M. Night Shyamalan's shows tend to be a hit and miss for me. The hits are brilliant, and the misses are pathetic. Grinned when I read the review of the film written by Anthony Lane in January 28 issue of The New Yorker. Titled '“Glass,” the Last Piece of M. Night Shyamalan’s Superhero Puzzle', it accurately reflected what I thought of the final installment in this film trilogy of 'Eastrail 177'. Hurhurhur.
[SPOILERS AHEAD.]
From the outset of the trilogy, Shyamalan has been obsessed with how and why people become superheroes, and the new film is stiff with origin stories; as kryptonite is to Superman, for instance, water is to Dunn, because he once nearly drowned as a kid. What’s more perplexing about superheroism, though, and what Shyamalan barely touches upon, is the mad persistence of our communal craving for it—movie after movie, on an ever-vaster scale. Indeed, viewers weaned on the “Avengers” saga will consider the feats of the heroes in “Glass” to be distinctly non-super. Near the end, as footage of the Beast lifting up one side of a van goes viral, we see ordinary citizens gazing at their phones in wonder. Really? Wouldn’t they assume that the image was digitally tweaked, or taken from an old show called “Philly’s Strongest Man”? Wouldn’t they shrug and move on, without so much as a WTF?

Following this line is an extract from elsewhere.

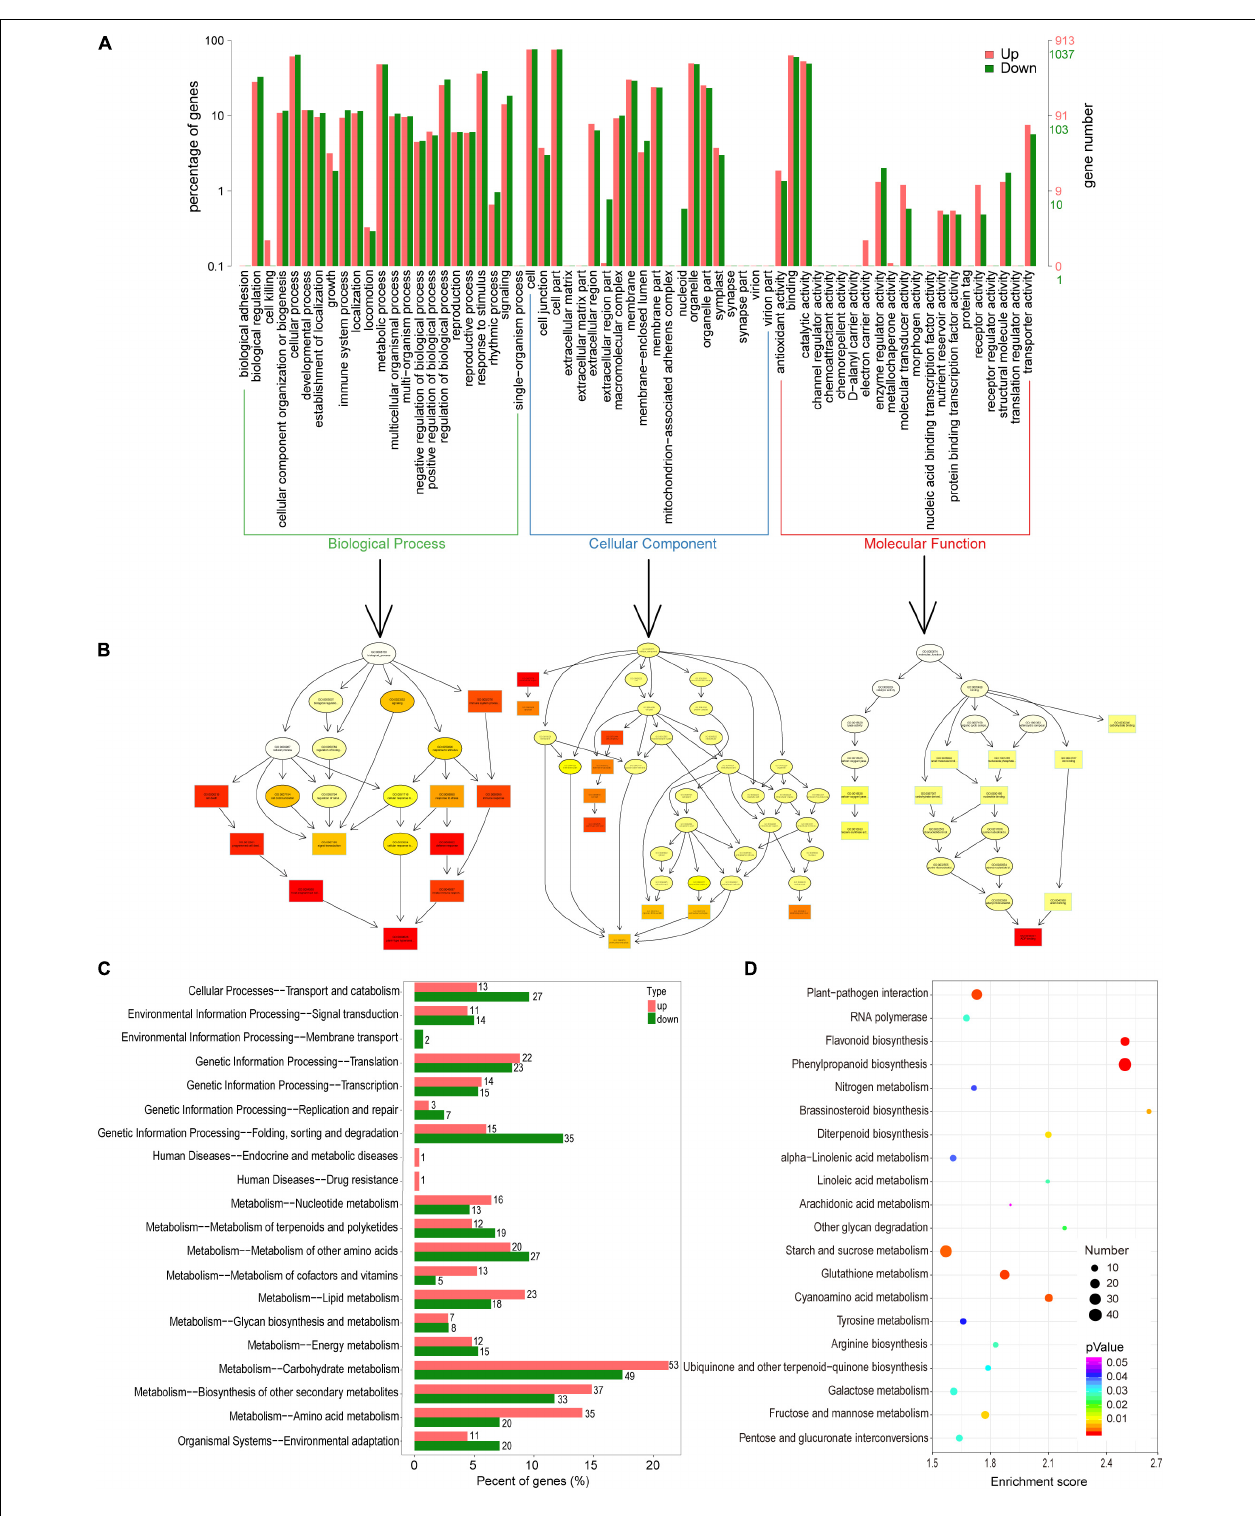
FIGURE 3 | Functional classification of differentially expressed unigenes (DEGs). (A) Comparison of the distribution of DEGs at the GO level. Red/green indicates GO entries enriched for up-/downregulated DEGs; the x -axis is the name of the entry, and the y -axis represents the number of unigenes in the corresponding entry and its percentage. (B) Directed acyclic graphs of three main categories. The 10 most significant nodes are represented by rectangles; the colors of the rectangles represent the significance of enrichment, and the significance increases as the color changes from yellow to red. The basic information on each node is displayed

I like the actors- Samuel L Jackson (as Elijah Price, 'Mr Glass'), Bruce Willis (as David Dunn) and the brilliant James McAvoy (as Kevin Wendell, 'the Beast'). The first two films were quite brilliant, and I enjoyed it very much. I felt that 'Glass' didn't match up to what I expect of a finale. Sure, it is what it is, and it's conclusively the end, but I still don't like it. There're superhero moments and superhero strength, and everything was done subtly- no big budget explosions, world destruction and such. Also, this entire finale can be re-titled 'Prison Break: the Superhero Edition'.
You have to admire Shyamalan’s efforts to deconstruct a genre that he evidently loves, yet there is just so little to haunt or to fool us in the result, and a few sharp laughs might have helped his cause. To be honest, I would trade the whole trilogy for the Beast—not McAvoy’s but another one, which prowls through “What We Do in the Shadows” (2014), spoken of with fear and trembling. At last the Beast appears, in dreadful majesty, and turns out to be someone’s ex-girlfriend, named Pauline. Aaargh.